Have you ever experienced the frustration of investing so much in your ads and still struggling to get conversions?
Yes, you can still rely on many other achievements, like impressions and leads, but what about sales? You’re paying for every click and every visit. The question is, are you paying to reach buyers, or just to be seen? The truth is that your ad is not reaching the right people, those already interested in buying your products.
To have a better understanding of what’s happening here, let’s imagine the existence of a readiness spectrum where you have two different extremes. On the one hand, there’s someone who isn’t interested in making an immediate purchase and has never heard of your brand.
On the other hand, there is a potential buyer who has been looking for your product for some time and is now ready to purchase. Ads perform at their best with this last one. A common mistake, though, is to invest in campaigns that are way too broad to convert, reaching people who are far from buying.
The result? Waste of money and time. What are the most common mistakes when targeting the wrong audience?

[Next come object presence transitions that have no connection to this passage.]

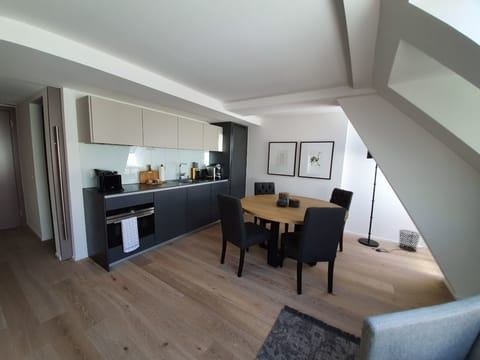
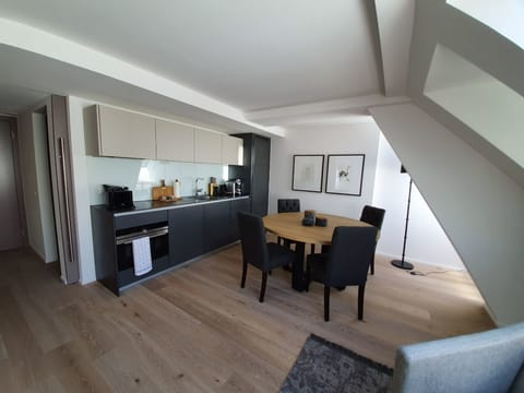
- waste bin [398,229,421,253]
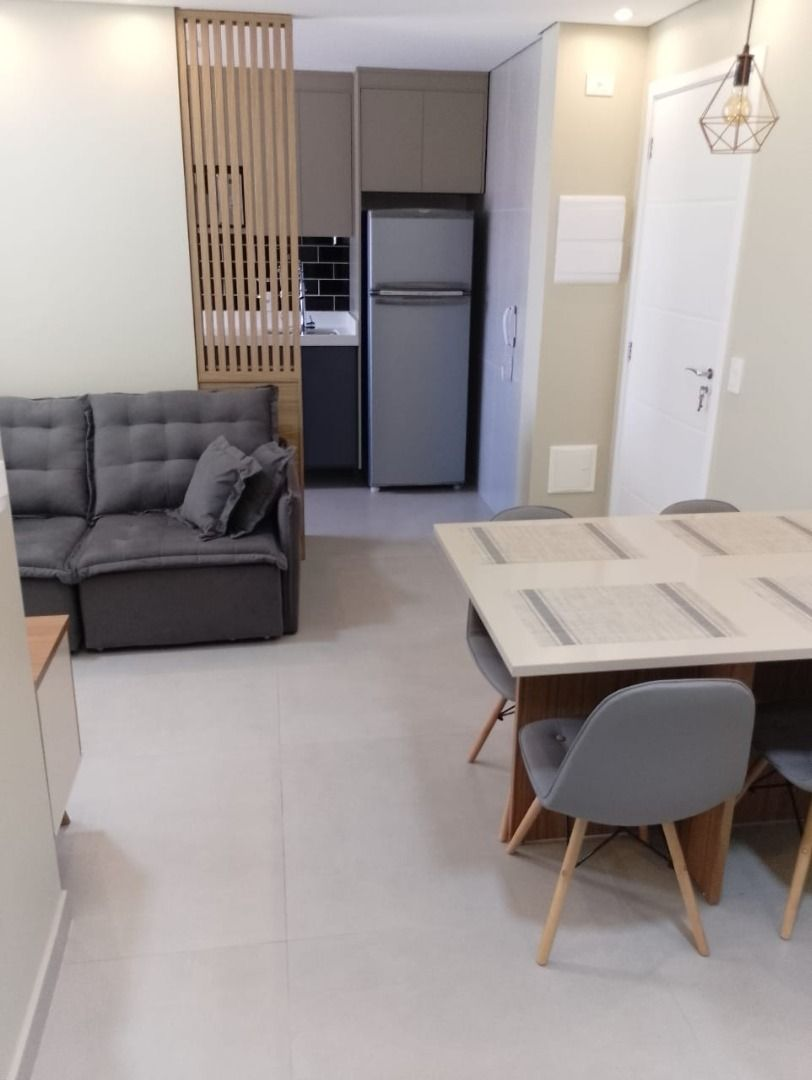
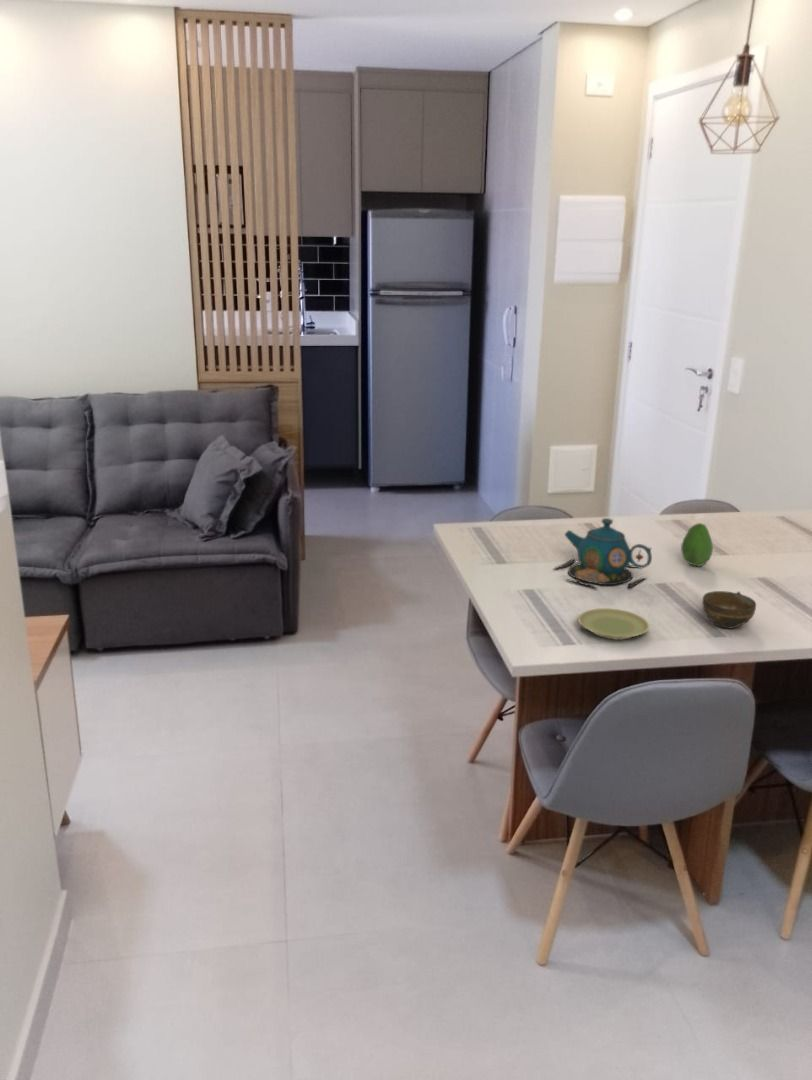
+ plate [577,607,650,640]
+ teapot [553,517,653,590]
+ fruit [680,522,714,568]
+ cup [701,590,757,629]
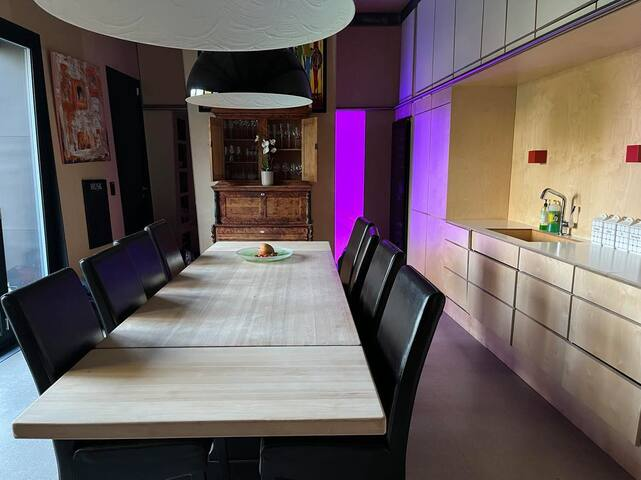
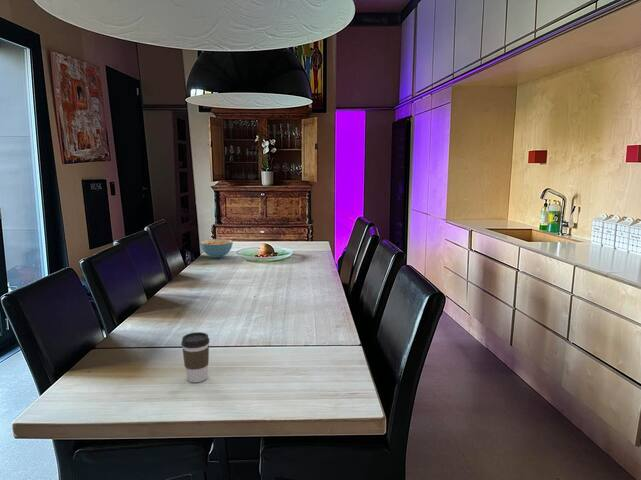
+ coffee cup [180,331,211,383]
+ cereal bowl [200,238,234,259]
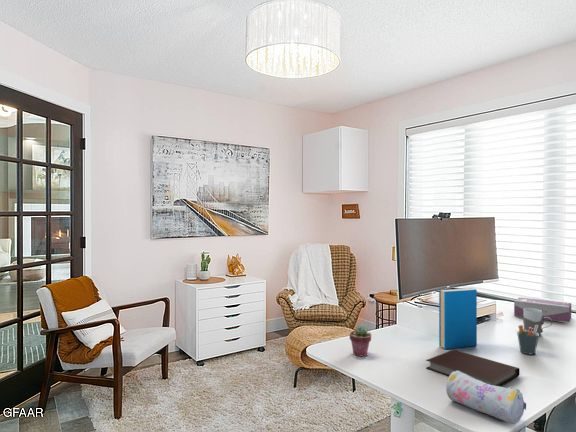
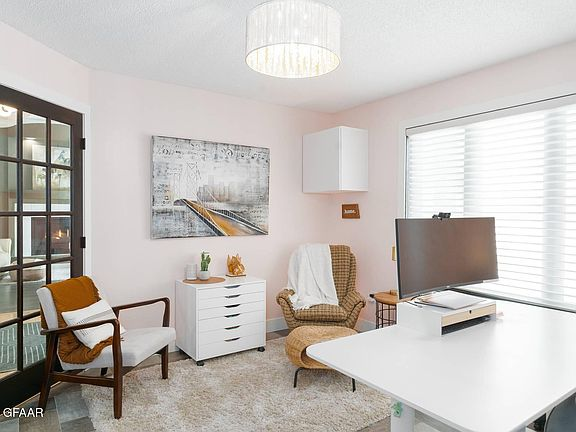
- potted succulent [349,325,372,357]
- tissue box [513,296,572,324]
- notebook [425,349,521,387]
- book [438,287,478,350]
- pen holder [516,324,540,355]
- pencil case [445,371,527,425]
- mug [522,308,553,337]
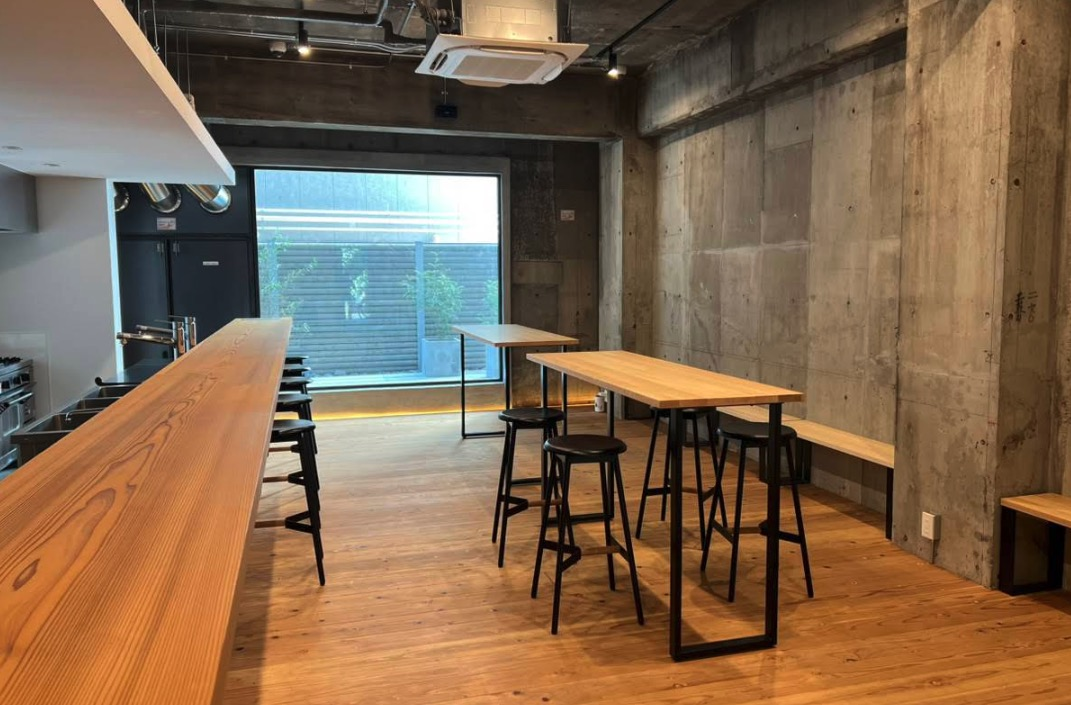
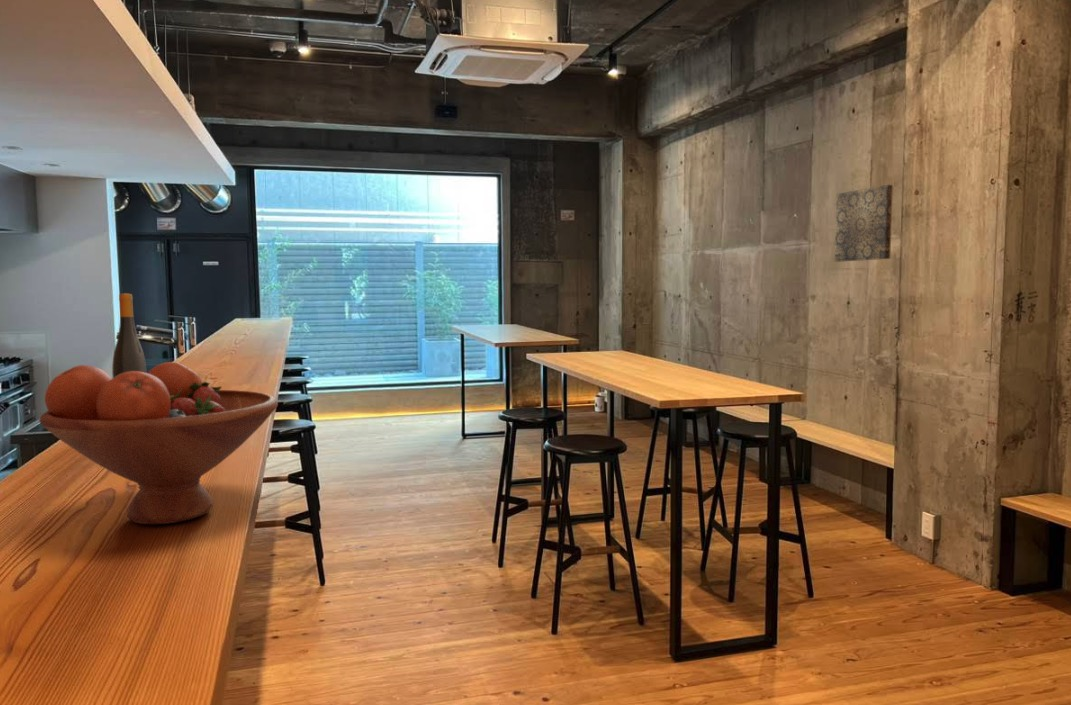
+ wine bottle [111,292,148,379]
+ wall art [834,184,894,263]
+ fruit bowl [38,361,279,525]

Wrong targeting: why does it happen?
Targeting can be tough at times. Interest-based ads, or treating your customers the same way, aim to attract visitors to your website. This is not the wrong approach; it is if you aim to get conversions. Here are some common mistakes you usually make when targeting your potential buyer.
- Interest-based targeting tools: Meta, for example, lets you target people by interest. However, interests don’t provide precise data, as they’re not up to date and come from habit-driven scrollers.
- Similar audience: This group also includes those who made a stand-alone purchase and never bought again, mainly because it was a gift for someone else or because they regretted it. Hence, not accurate.
- Search-intent ignored: Broad match keywords usually target any search query. Precision is key; when a user types a query, the Search engine can understand what they type, not what their intent is. Broad match keywords give Google control over what to show. With exact or phrase match, the advertiser controls it.
- Targeting your audience equally: website users are not necessarily alike. Someone who landed on your homepage and bounced in a few seconds is not the same as someone who spent four minutes on your pricing page, compared two plans, and cross-referenced your offer against a competitor’s. Assessing the user intent as the same is a waste of budget and time on visitors who barely reached the awareness stage; they know you exist, nothing else. In contrast, most interested visitors are most likely to convert.
The secret to succeeding in Google Shopping management lies in matching the user’s search intent in your Google Ads. It means shifting from reach to relevance by aligning your message and budget with where your audience is in their buying journey. The strategy of high-intent targeting is a go-to approach for connecting your brand with realistic potential customers.
How high-intent targeting works
The rule for reaching the right person at the right moment lies in how you use your ad keywords. In this case, for selling purposes, your keyword should include conversion-focused terms. Words like “buy,” “pricing,” “alternatives,” “reviews,” and “near me” are flags that someone is close to a decision. Website visitors are the most obvious customer audience, but most advertisers treat them all the same.
Someone who visited your homepage and left is fundamentally different from someone who navigated to your pricing page, clicked through to your case studies, and then bounced. Both are “website visitors.” Only one of them is close to a decision. The most common mistake, in fact, is treating customers as a social media audience.
The correct strategy is to change your perspective by thinking of yourself as a buyer. The goal of advertising is not to be seen by as many people as possible. The goal is to be seen, at the right moment, by the people who are ready to make a decision. When they’re ready to buy, your brand should be an obvious answer.
Clicks are not customers. It’s not the metric we should focus on when the purpose is selling. Every pound spent reaching an uninterested audience in your product is a pound not spent accelerating the journey of someone ready to buy your products. Choose your targeting carefully: find some transactional and commercial keywords, pick exact-match ones for your ad, and give your budget a strict purpose.